かつて、「1」は数ではなかった
シモン・ステヴィンがその著書『算術』に「1は数である」と大きく書いたことについて、『小数と対数の発見』で山本義隆はこう書いています。
現代の私たちにはあまりにも当たり前のことを言っているように思われるが、この時代、「1が数である」という見解の表明は、数の理解としては、あえて強調しなければならないほどに革新的な、いや革命的なことであった。(p.79)
どうも西洋では、プラトン以来「数というのは集まったもののこと」で、その単位である1は、それ自体としては数ではない、という理解が続いていたようなんですね。本書でも紹介されていますが、古代以来いろんな人が「1は数じゃないぞ、間違えるなよ」みたいに念押ししてます。そこへステヴィンが「いや1も数でしょ」と言い出したわけです。なんか現代だったら Togetter にでも論争がまとめられそうな雰囲気です。
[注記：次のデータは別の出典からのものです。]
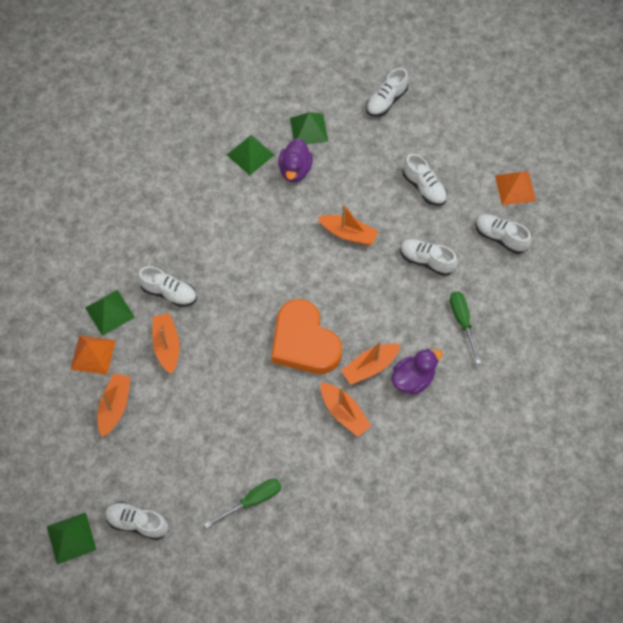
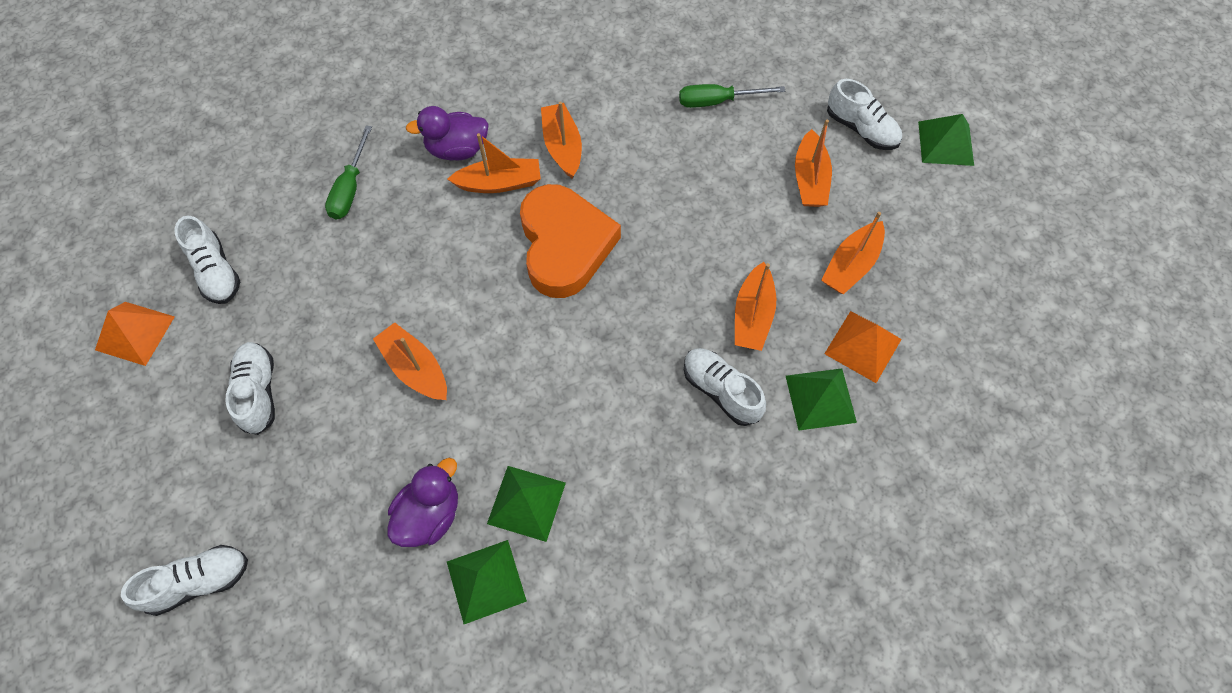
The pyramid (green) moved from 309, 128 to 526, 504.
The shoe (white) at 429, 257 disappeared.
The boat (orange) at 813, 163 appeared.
この本は、10進小数と対数の発見をたどるものです。まだ前半しか読んでいませんが、大変に興味深いです。我々はあまりにも10進数に親しんでいるので、ヨーロッパで長いこと60進小数やら、複雑な度量衡やらが使われていたこと、それらの計算が非常にやっかいだったにもかかわらず、10進に移行するのにとても長い時間が必要だったことなどに驚かされます(1ポンド=16オンス=7000グレーン、なんて現代でも使われてます)。また、哲学的な数についての思考は離散的なものに偏りがちで、連続的な量としての数についての算術は実際的、技術的な背景のなかで発展してきたというのも面白いです。
山本義隆の本は、例の三部作が非常に面白かったです。
『小数と対数の発見』は、「『世界の見方の転換』執筆の過程で放棄した陶磁の数学の変化」について、日本数学協会の『数学文化』に連載した内容をまとめたものだそうです。ですから、これらの本が面白かったという人には、あの知的興奮の続きを味わえるのではないかと思います。
ところで、「あとがき」のなかで2017年に著者が「ベトナム反戦闘争とその時代」展のためにベトナムに行ったことを「実に私にとってはじめての海外旅行で」と書いていたのに衝撃を覚えました。これまでの著作の、あれだけの研究を、日本から一歩も出ずにやっていたなんて!すごい、というほかに言葉がでてきません。